The da Vinci Surgical System is a robotic surgical system. The system is controlled by a surgeon from a console.
This minimally invasive surgical approach is commonly used for prostatectomies and increasingly for cardiac valve repair and gynaecologic surgical procedures.

A da Vinci Surgical System costs approximately $1.5 million. The da Vinci SI released in April 2009 cost about $1.75 million. In addition, there are maintenance contracts plus expenditures for instruments used during surgery. In 2008, The New York Times reported that most hospitals and clinics have a hard time recovering the cost of the robot.

==Lawsuits==
In June 2018, Intuitive Surgical settled class action suits of its shareholders for a payment of $43 million.
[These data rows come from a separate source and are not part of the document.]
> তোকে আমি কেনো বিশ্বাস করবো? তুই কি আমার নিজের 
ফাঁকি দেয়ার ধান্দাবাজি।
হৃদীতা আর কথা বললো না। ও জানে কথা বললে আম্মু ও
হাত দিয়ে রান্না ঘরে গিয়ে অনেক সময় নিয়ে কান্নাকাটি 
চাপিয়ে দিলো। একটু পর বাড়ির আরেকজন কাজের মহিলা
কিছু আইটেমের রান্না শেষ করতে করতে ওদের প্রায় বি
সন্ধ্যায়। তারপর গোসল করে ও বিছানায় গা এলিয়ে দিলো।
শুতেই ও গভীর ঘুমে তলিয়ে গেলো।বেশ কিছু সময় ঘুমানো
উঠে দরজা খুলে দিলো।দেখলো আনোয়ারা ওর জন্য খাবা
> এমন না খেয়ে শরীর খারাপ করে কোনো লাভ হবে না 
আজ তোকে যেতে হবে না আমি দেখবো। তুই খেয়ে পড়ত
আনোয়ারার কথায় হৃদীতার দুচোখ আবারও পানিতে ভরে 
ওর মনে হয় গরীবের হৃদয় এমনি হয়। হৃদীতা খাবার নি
Originally filed in 2013, shareholders alleged Intuitive Surgical failed to report injuries related to their da Vinci robot, thus violating federal security laws.
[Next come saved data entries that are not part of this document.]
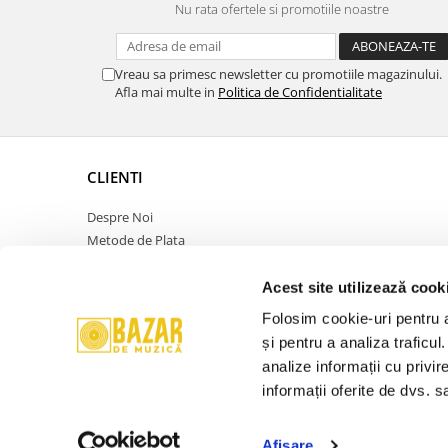
Nu rata ofertele si promotiile noastre
Vreau sa primesc newsletter cu promotiile magazinului.
Afla mai multe in
Politica de Confidentialitate
CLIENTI
Despre Noi
Metode de Plata
Politica de Retur
Politica de Confidentialitate
Acest site utilizează cook
Politica Cookies
Folosim cookie-uri pentru a 
Termeni si Conditii
și pentru a analiza traficul
ANPC
analize informații cu privir
Contact
informații oferite de dvs. sa
Promotie
Afişare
In 2021, Intuitive was sued for alleged abuse of its monopolist position. Specifically, replacement part manufacturer Rebotix Repair accused Intuitive of anticompetitive behavior in the robots' aftermarket business and overcharging of hospitals for replacement parts. The initiative was followed up by a wave of similar class-action lawsuits shortly afterwards, including those filed by Kaleida Health and Franciscan Health. In August of 2022, Rebotix v. Intuitive settled out of court shortly before trial was set to begin.

Sultzer v. Intuitive Surgical, Inc. involved a claim against Intuitive that a defect in its da Vinci surgical robot allowed electricity to arc through a patient's spine, resulting in her death. Intuitive was represented by Bradley Arant Boult Cummings. On July 12, 2024, the plaintiff agreed to drop the case.